**EXERCISE AIM**
Repeat the following entries exactly, excluding pictures.

**Saved data entries**
[Start of Attachment]

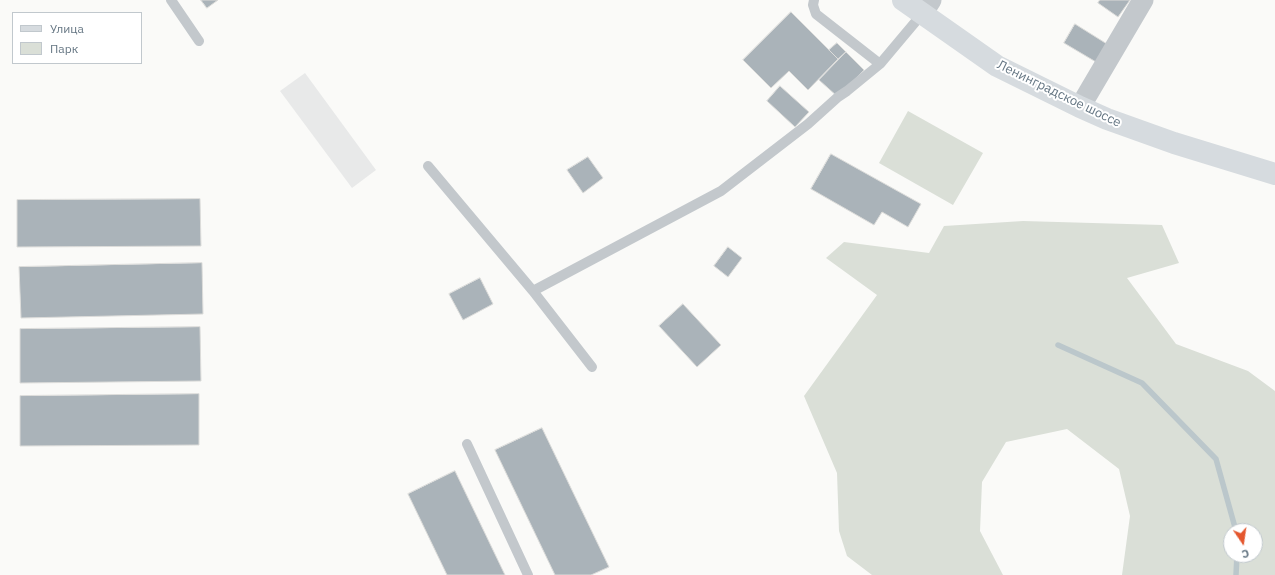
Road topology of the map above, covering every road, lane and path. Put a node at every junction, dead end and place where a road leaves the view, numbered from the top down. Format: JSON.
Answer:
{"nodes":[{"id":1,"x":171,"y":0,"type":"edge"},
{"id":2,"x":814,"y":0,"type":"edge"},
{"id":3,"x":903,"y":0,"type":"edge"},
{"id":4,"x":1143,"y":0,"type":"edge"},
{"id":5,"x":926,"y":7,"type":"edge"},
{"id":6,"x":199,"y":41,"type":"dead end"},
{"id":7,"x":880,"y":64,"type":"junction"},
{"id":8,"x":1080,"y":107,"type":"junction"},
{"id":9,"x":428,"y":166,"type":"dead end"},
{"id":10,"x":1275,"y":174,"type":"edge"},
{"id":11,"x":533,"y":292,"type":"junction"},
{"id":12,"x":592,"y":367,"type":"dead end"},
{"id":13,"x":467,"y":444,"type":"dead end"},
{"id":14,"x":528,"y":575,"type":"edge"}],
"edges":[{"from":1,"to":6,"type":"lane"},
{"from":2,"to":7,"type":"lane"},
{"from":3,"to":5,"type":"main road","name":"Ленинградское шоссе"},
{"from":4,"to":8,"type":"street"},
{"from":5,"to":7,"type":"lane"},
{"from":5,"to":8,"type":"main road","name":"Ленинградское шоссе"},
{"from":7,"to":11,"type":"lane"},
{"from":8,"to":10,"type":"main road","name":"Ленинградское шоссе"},
{"from":9,"to":11,"type":"lane"},
{"from":11,"to":12,"type":"lane"},
{"from":13,"to":14,"type":"lane"}]}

[End of Attachment]

**TASK RESPONSE**
Road topology of the map above, covering every road, lane and path. Put a node at every junction, dead end and place where a road leaves the view, numbered from the top down. Format: JSON.
Answer:
{"nodes":[{"id":1,"x":171,"y":0,"type":"edge"},
{"id":2,"x":814,"y":0,"type":"edge"},
{"id":3,"x":903,"y":0,"type":"edge"},
{"id":4,"x":1143,"y":0,"type":"edge"},
{"id":5,"x":926,"y":7,"type":"edge"},
{"id":6,"x":199,"y":41,"type":"dead end"},
{"id":7,"x":880,"y":64,"type":"junction"},
{"id":8,"x":1080,"y":107,"type":"junction"},
{"id":9,"x":428,"y":166,"type":"dead end"},
{"id":10,"x":1275,"y":174,"type":"edge"},
{"id":11,"x":533,"y":292,"type":"junction"},
{"id":12,"x":592,"y":367,"type":"dead end"},
{"id":13,"x":467,"y":444,"type":"dead end"},
{"id":14,"x":528,"y":575,"type":"edge"}],
"edges":[{"from":1,"to":6,"type":"lane"},
{"from":2,"to":7,"type":"lane"},
{"from":3,"to":5,"type":"main road","name":"Ленинградское шоссе"},
{"from":4,"to":8,"type":"street"},
{"from":5,"to":7,"type":"lane"},
{"from":5,"to":8,"type":"main road","name":"Ленинградское шоссе"},
{"from":7,"to":11,"type":"lane"},
{"from":8,"to":10,"type":"main road","name":"Ленинградское шоссе"},
{"from":9,"to":11,"type":"lane"},
{"from":11,"to":12,"type":"lane"},
{"from":13,"to":14,"type":"lane"}]}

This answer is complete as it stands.